*TASK ITEM*
Go through the lines below and transcribe each one exactly.

━━━━━━━━━━━━━━━━

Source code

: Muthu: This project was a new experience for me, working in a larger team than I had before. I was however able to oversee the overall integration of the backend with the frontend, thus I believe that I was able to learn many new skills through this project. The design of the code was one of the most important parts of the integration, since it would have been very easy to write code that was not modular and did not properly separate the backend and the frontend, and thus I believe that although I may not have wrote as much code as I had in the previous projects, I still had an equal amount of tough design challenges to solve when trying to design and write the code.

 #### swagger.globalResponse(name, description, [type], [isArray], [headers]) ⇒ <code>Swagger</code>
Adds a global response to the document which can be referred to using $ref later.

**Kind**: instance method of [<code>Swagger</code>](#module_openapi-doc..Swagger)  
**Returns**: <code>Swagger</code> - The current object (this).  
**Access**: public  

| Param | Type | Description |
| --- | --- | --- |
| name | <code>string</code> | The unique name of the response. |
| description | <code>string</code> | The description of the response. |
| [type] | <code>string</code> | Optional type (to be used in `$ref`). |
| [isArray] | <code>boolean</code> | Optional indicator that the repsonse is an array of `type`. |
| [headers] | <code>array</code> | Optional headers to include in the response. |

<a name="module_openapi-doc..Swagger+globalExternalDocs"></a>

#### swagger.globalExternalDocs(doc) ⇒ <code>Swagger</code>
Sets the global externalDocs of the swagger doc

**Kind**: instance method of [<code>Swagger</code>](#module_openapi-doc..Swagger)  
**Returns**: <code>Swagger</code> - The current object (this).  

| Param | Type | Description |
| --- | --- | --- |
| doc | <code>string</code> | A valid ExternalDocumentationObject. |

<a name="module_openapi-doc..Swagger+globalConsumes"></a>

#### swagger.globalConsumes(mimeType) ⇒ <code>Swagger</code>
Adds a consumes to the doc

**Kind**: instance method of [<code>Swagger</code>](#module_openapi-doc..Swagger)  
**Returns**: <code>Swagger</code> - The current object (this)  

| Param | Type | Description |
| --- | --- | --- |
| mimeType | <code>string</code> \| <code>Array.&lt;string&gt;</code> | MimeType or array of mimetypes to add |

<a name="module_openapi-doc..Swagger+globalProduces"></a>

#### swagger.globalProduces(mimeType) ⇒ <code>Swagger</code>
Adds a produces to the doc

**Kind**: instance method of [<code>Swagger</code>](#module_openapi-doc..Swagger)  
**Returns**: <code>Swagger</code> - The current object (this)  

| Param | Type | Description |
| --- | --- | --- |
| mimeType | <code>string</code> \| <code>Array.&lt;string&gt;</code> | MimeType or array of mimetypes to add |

━━━━━━━━━━━━━━━━

*ANSWER BOX*
Source code

: Muthu: This project was a new experience for me, working in a larger team than I had before. I was however able to oversee the overall integration of the backend with the frontend, thus I believe that I was able to learn many new skills through this project. The design of the code was one of the most important parts of the integration, since it would have been very easy to write code that was not modular and did not properly separate the backend and the frontend, and thus I believe that although I may not have wrote as much code as I had in the previous projects, I still had an equal amount of tough design challenges to solve when trying to design and write the code.

 #### swagger.globalResponse(name, description, [type], [isArray], [headers]) ⇒ <code>Swagger</code>
Adds a global response to the document which can be referred to using $ref later.

**Kind**: instance method of [<code>Swagger</code>](#module_openapi-doc..Swagger)  
**Returns**: <code>Swagger</code> - The current object (this).  
**Access**: public  

| Param | Type | Description |
| --- | --- | --- |
| name | <code>string</code> | The unique name of the response. |
| description | <code>string</code> | The description of the response. |
| [type] | <code>string</code> | Optional type (to be used in `$ref`). |
| [isArray] | <code>boolean</code> | Optional indicator that the repsonse is an array of `type`. |
| [headers] | <code>array</code> | Optional headers to include in the response. |

<a name="module_openapi-doc..Swagger+globalExternalDocs"></a>

#### swagger.globalExternalDocs(doc) ⇒ <code>Swagger</code>
Sets the global externalDocs of the swagger doc

**Kind**: instance method of [<code>Swagger</code>](#module_openapi-doc..Swagger)  
**Returns**: <code>Swagger</code> - The current object (this).  

| Param | Type | Description |
| --- | --- | --- |
| doc | <code>string</code> | A valid ExternalDocumentationObject. |

<a name="module_openapi-doc..Swagger+globalConsumes"></a>

#### swagger.globalConsumes(mimeType) ⇒ <code>Swagger</code>
Adds a consumes to the doc

**Kind**: instance method of [<code>Swagger</code>](#module_openapi-doc..Swagger)  
**Returns**: <code>Swagger</code> - The current object (this)  

| Param | Type | Description |
| --- | --- | --- |
| mimeType | <code>string</code> \| <code>Array.&lt;string&gt;</code> | MimeType or array of mimetypes to add |

<a name="module_openapi-doc..Swagger+globalProduces"></a>

#### swagger.globalProduces(mimeType) ⇒ <code>Swagger</code>
Adds a produces to the doc

**Kind**: instance method of [<code>Swagger</code>](#module_openapi-doc..Swagger)  
**Returns**: <code>Swagger</code> - The current object (this)  

| Param | Type | Description |
| --- | --- | --- |
| mimeType | <code>string</code> \| <code>Array.&lt;string&gt;</code> | MimeType or array of mimetypes to add |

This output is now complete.